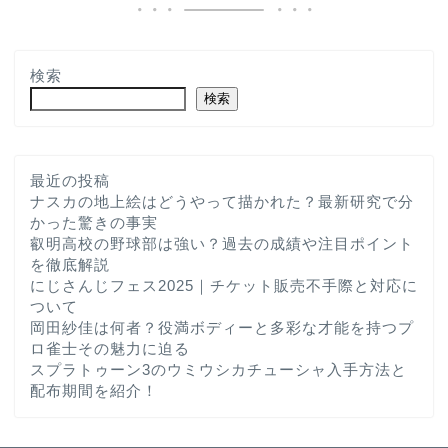
検索
検索
最近の投稿
ナスカの地上絵はどうやって描かれた？最新研究で分
かった驚きの事実
叡明高校の野球部は強い？過去の成績や注目ポイント
を徹底解説
にじさんじフェス2025｜チケット販売不手際と対応に
ついて
岡田紗佳は何者？役満ボディーと多彩な才能を持つプ
ロ雀士その魅力に迫る
スプラトゥーン3のウミウシカチューシャ入手方法と
配布期間を紹介！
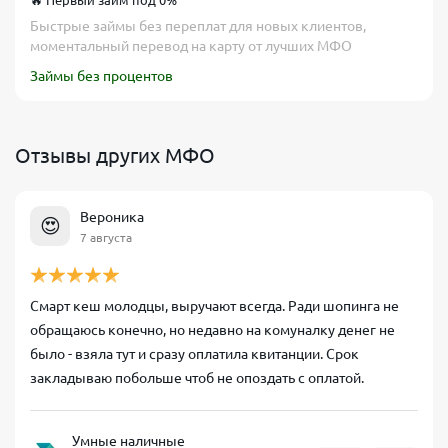
🔥 Первый займ под 0%
Быстрые займы без переплат для новых клиентов,
моментальный перевод на карту от лучших МФО
Займы без процентов
Отзывы других МФО
Вероника
😍
7 августа
Смарт кеш молодцы, выручают всегда. Ради шопинга не
обращаюсь конечно, но недавно на комуналку денег не
было - взяла тут и сразу оплатила квитанции. Срок
закладываю побольше чтоб не опоздать с оплатой.
Умные наличные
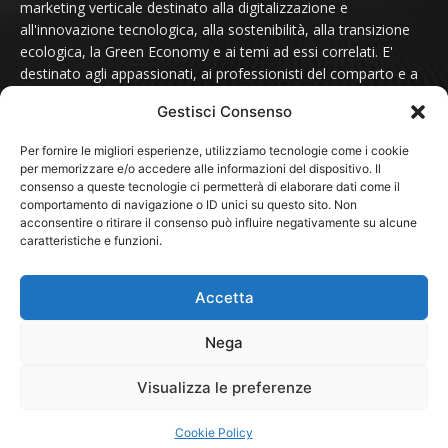
marketing verticale destinato alla digitalizzazione e
all'innovazione tecnologica, alla sostenibilità, alla transizione
ecologica, la Green Economy e ai temi ad essi correlati. E'
destinato agli appassionati, ai professionisti del comparto e a
tutti coloro che sono sensibili alle tematiche del futuro.
Gestisci Consenso
Contattaci scrivendo a:
redazione@futurmondo.it
Per fornire le migliori esperienze, utilizziamo tecnologie come i cookie
per memorizzare e/o accedere alle informazioni del dispositivo. Il
consenso a queste tecnologie ci permetterà di elaborare dati come il
comportamento di navigazione o ID unici su questo sito. Non
SEGUICI SU
acconsentire o ritirare il consenso può influire negativamente su alcune
caratteristiche e funzioni.
Accetta
Nega
© 2024 - FuturMondo.it
Visualizza le preferenze
HOME
NOTIZIE
Sostenibilità
Green Economy
Cookie Policy
Associazioni e Fondazioni
PROTAGONISTI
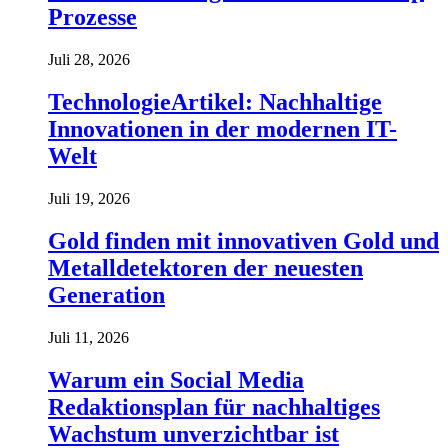
Prozesse
Juli 28, 2026
TechnologieArtikel: Nachhaltige
Innovationen in der modernen IT-
Welt
Juli 19, 2026
Gold finden mit innovativen Gold und
Metalldetektoren der neuesten
Generation
Juli 11, 2026
Warum ein Social Media
Redaktionsplan für nachhaltiges
Wachstum unverzichtbar ist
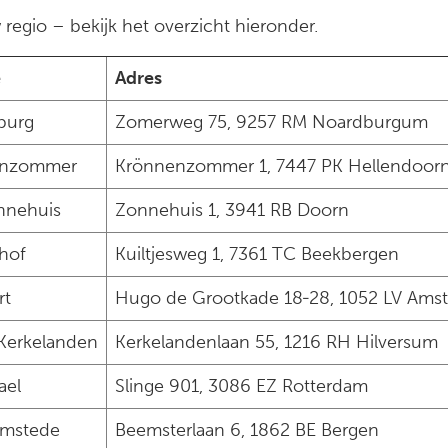
 regio – bekijk het overzicht hieronder.
e
Adres
burg
Zomerweg 75, 9257 RM Noardburgum
enzommer
Krönnenzommer 1, 7447 PK Hellendoor
nnehuis
Zonnehuis 1, 3941 RB Doorn
hof
Kuiltjesweg 1, 7361 TC Beekbergen
rt
Hugo de Grootkade 18‑28, 1052 LV Ams
Kerkelanden
Kerkelandenlaan 55, 1216 RH Hilversum
ael
Slinge 901, 3086 EZ Rotterdam
mstede
Beemsterlaan 6, 1862 BE Bergen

________________________

» Exercise description:
Begin with the line containing "Wachstum unverzichtbar ist" and end with the last line of the entries above. Copy those lines exactly, both ends included, and drop every picture.

» Solution:
Wachstum unverzichtbar ist
 regio – bekijk het overzicht hieronder.
e
Adres
burg
Zomerweg 75, 9257 RM Noardburgum
enzommer
Krönnenzommer 1, 7447 PK Hellendoor
nnehuis
Zonnehuis 1, 3941 RB Doorn
hof
Kuiltjesweg 1, 7361 TC Beekbergen
rt
Hugo de Grootkade 18‑28, 1052 LV Ams
Kerkelanden
Kerkelandenlaan 55, 1216 RH Hilversum
ael
Slinge 901, 3086 EZ Rotterdam
mstede
Beemsterlaan 6, 1862 BE Bergen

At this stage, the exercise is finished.